The agencies we speak to often don’t realise that their day-to-day activity is in fact research and development (R&D). “So what?” you may think if you don’t understand R&D either, but falling for these misconceptions could be costing you big money.
You could potentially be missing out on more than £50,000 a year. Companies carrying out R&D can potentially qualify for tax credits from HM Revenue & Customs (HMRC) in the form of a cash repayment or a corporation tax reduction.
With SME’s being able to recoup up to 33p in every £1 spent on development, most of our clients receive more than £50,000 a year. Big business can claim too, albeit at a lower rate. However, the size of their enterprise usually means a significant benefit for them too.
For some agencies, this cash boost will mean they can invest back into their business, hiring new staff and going on to win new accounts. For others it could be the means to bridge the gap between funding rounds.
At ForrestBrown, we work with more than 100 agencies across the UK, and it is surprising how many misconceptions exist. Most of them involve agencies struggling to identify whether they qualify, the full extent of their R&D activities or which of their costs they can reclaim.
Six common R&D tax credit misconceptions
“We’re not solving the World’s problems”
For developers in particular, R&D is their daily bread and butter. But often they simply don’t see what they are doing as making an advance in technology through the resolution of uncertainty.
In our experience, if you are customising software or integrating platforms, there are a number of ways in which these efforts could qualify as R&D. We tend to think of an advance in two ways; the first is, is it new? Have you created a product, process, device or service using new knowledge or capabilities? Or have you extended overall knowledge in the field to gain a competitive advantage?
The second is improvement. Have you made an existing product, process, device or service better? Or, have you duplicated something that already exists in a new way?
Recent projects that we have included in claims on behalf of agency clients include: creating shirt configuration technology; delivering a new route planner site and app and imagining council services online.
“Loss-making companies cannot make a claim”
Wrong. The rate of relief for a loss-making SME is actually more than for a profit-making SME. Loss-making agencies with less than 500 staff and a turnover of less than €100m (roughly £80m at the time of writing) can recoup up to 33.35% of their development costs. So, a loss making agency investing £100,000 in R&D could claim up to £33,350 in savings. Those making a profit can, of course, still claim and receive up to 26% of their expenditure returned – that’s up to 26p for every £1 spent.
“R&D tax credits are only for successful research”
Failing is a natural part of R&D, and HMRC’s R&D tax relief schemes don’t penalise companies for trying. As long you’ve identified the uncertainties and are genuinely trying to overcome them through R&D, you can include unsuccessful projects in your claim.
“Client projects can’t be included”
This is one of the biggest misconceptions we hear at ForrestBrown. In fact, a number of our clients have previously under-claimed by omitting projects they have undertaken for clients. So, that real-time, location-based app you’re creating for a big B2C brand – yes, that can be included as part of your qualifying activity.
“That research was part of a pitch”
Inevitably, pitching for business in the agency world often includes coming to a new business meeting with your ideas already developed. Your client wants to compare your creative and technical abilities to those of your competitors. You win some, you lose some – but importantly, the time your staff spent on creating your proof of concept can qualify.
“Employer pension contributions do not qualify for R&D tax credits”
Finally, as well as wages, you can also include employer national insurance and pension contributions. A percentage of your subcontractor costs can also be factored in. Consumables also qualify, as well as expenditure on software.
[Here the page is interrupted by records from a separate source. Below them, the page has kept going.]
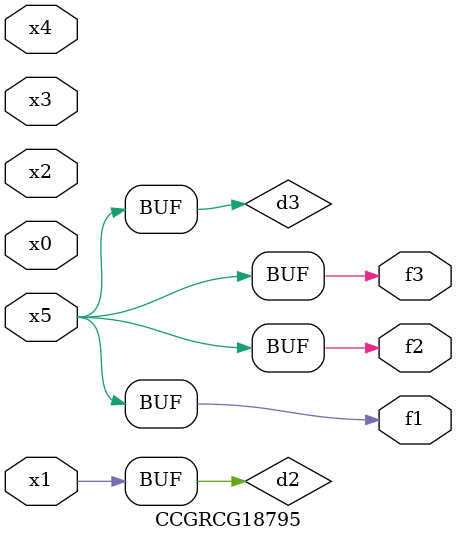
<source format=v>
module CCGRCG18795(
	input x0, x1, x2, x3, x4, x5,
	output f1, f2, f3
);

	wire d1, d2, d3;

	not (d1, x5);
	or (d2, x1);
	xnor (d3, d1);
	assign f1 = d3;
	assign f2 = d3;
	assign f3 = d3;
endmodule

</source>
We often find that our clients have previously been under claiming and missing out; for example, we recently optimised a new clients’ claim, boosting their benefit 14-fold to more than £200,000.
Making innovation pay
We started working with Simpleweb, a SaaS and mobile products agency, in 2015. They had previously used a Big Four accountant to claim R&D tax credits. We increased their claim by 57% on their previous one by identifying more qualifying costs – 21% of their total expenditure on R&D. Since then, they’ve transformed the way their developers work; consideration to R&D is given at the outset of new projects, and time is spent each week generating ideas for innovation.
Lisa Marie-Smith is director at ForrestBrown.